En dehors des accusations publiques, est-ce que la structure hollywoodienne du pouvoir est vraiment intéressée à changer?

«Le leadership doit venir du sommet pour mettre fin au harcèlement», a dit Chai Feldblum, la commissaire de la Commission d'égalité d'accès à l'emploi des États-Unis.

Si le harcèlement sexuel est un fléau à travers le pays et dans plusieurs secteurs, l'industrie du spectacle est un environnement particulièrement difficile dans lequel le dénoncer, puisque la majorité de ceux qui y oeuvrent ne sont que des travailleurs indépendants ou des sous-traitants. Et souvent, le harcèlement sera le fait d'un patron, d'un directeur ou d'un producteur qui sera fréquemment considéré comme étant plus «utile» que son accusateur.

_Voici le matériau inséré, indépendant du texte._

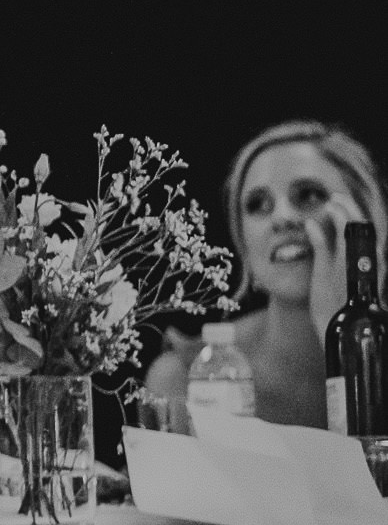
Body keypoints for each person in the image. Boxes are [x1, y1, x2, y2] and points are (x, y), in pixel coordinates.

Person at [140, 121, 381, 428]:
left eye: (308, 195)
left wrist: (341, 330)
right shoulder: (188, 376)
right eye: (258, 205)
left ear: (362, 219)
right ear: (243, 244)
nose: (281, 217)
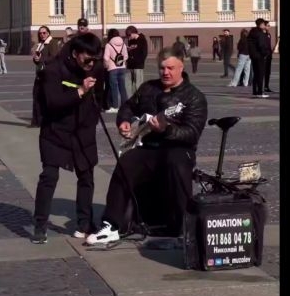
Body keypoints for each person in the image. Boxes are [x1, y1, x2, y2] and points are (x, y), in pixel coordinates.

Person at [87, 47, 208, 245]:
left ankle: (184, 226)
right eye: (162, 68)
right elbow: (128, 106)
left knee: (176, 164)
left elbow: (192, 132)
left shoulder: (194, 96)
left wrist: (166, 129)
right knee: (126, 163)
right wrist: (124, 121)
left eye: (170, 68)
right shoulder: (148, 88)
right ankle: (112, 225)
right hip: (149, 146)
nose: (165, 72)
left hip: (178, 147)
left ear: (181, 67)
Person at [32, 33, 104, 244]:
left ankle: (84, 224)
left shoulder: (96, 69)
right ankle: (40, 225)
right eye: (87, 59)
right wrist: (80, 91)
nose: (91, 64)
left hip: (83, 131)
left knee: (86, 176)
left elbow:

Le syndicat SAG-AFTRA, qui représente 160 000 acteurs et professionnels du monde des médias, s'est empressé d'annoncer qu'il redoublera d'efforts pour assurer la sécurité des femmes dans l'industrie. Il a aussi rappelé l'existence d'une ligne téléphonique où ses membres peuvent dénoncer des comportements inacceptables.

Le patron d'UTA, une des principales agences d'artistes d'Hollywood, a écrit dans une note transmise à ses employés que «UTA ne sera jamais silencieuse ou complice». Jeremy Zimmer ajoute que quiconque se sent inconfortable ou menacé, qu'il s'agisse d'un employé ou d'un client, peut se manifester sans crainte.

«Notre comportement doit refléter les normes d'éthique les plus élevées», a-t-il rappelé.

Le studio Warner Bros, le seul à avoir répondu aux demandes de commentaires de l'Associated Press, a assuré par voie de communiqué être déterminé à offrir «un milieu de travail libre de harcèlement et de représailles, y compris en ce qui concerne le harcèlement sexuel».

La majorité des studios, agences et autres gardent toutefois le silence. Dans son article dans les pages de The New Yorker, Ronan Farrow évoque «une culture du complot» concernant le comportement de Weinstein. Plusieurs estiment qu'il s'agit un secret de Polichinelle qui éclabousse tous les recoins de l'industrie.

Cathy Schulman, la présidente du groupe Women in Film, croit que la culture qui a permis à Weinstein de sévir pendant aussi longtemps est la même que celle qui exclut systématiquement les femmes et les minorités des positions de pouvoir, aussi bien devant que derrière les caméras. Elle demande aux studios et aux agences de se tenir debout.

«Ce sont ces gens qui décident du contenu qui sera financé, a-t-elle dit. Est-ce que tout ceci va les pousser au changement?»

D'autres militants suggèrent d'interdire que soient gardées secrètes les ententes de confidentialité ou celles intervenues en arbitrage - ce qui empêche plusieurs histoires d'agression ou de harcèlement sexuel d'éclater au grand jour.

Le journaliste David Poland, qui couvre le monde du cinéma pour Movie City News depuis longtemps, croit qu'on finira par en arriver à un compromis.

«Le monde des affaires recherche toujours le calme. Alors quelqu'un va inventer une norme qui sera réelle, mais que les victimes et leurs avocats jugeront insuffisante, et c'est ce qui sera dorénavant la norme dans l'industrie, explique-t-il. Et on peut espérer que ça aura un impact réel sur la prochaine génération de salauds.»

D'autres sont plus optimistes et croient qu'un véritable point tournant a été atteint, comme Gabrielle Carteris, la présidente du SAG-AFTRA.

«La chose la plus difficile concernant le changement est que ce n'est pas immédiat, dit-elle. Ça dure depuis des décennies, mais qu'est-ce qui fait que c'est maintenant d'intérêt public? C'est que les gens disent, «c'est assez».»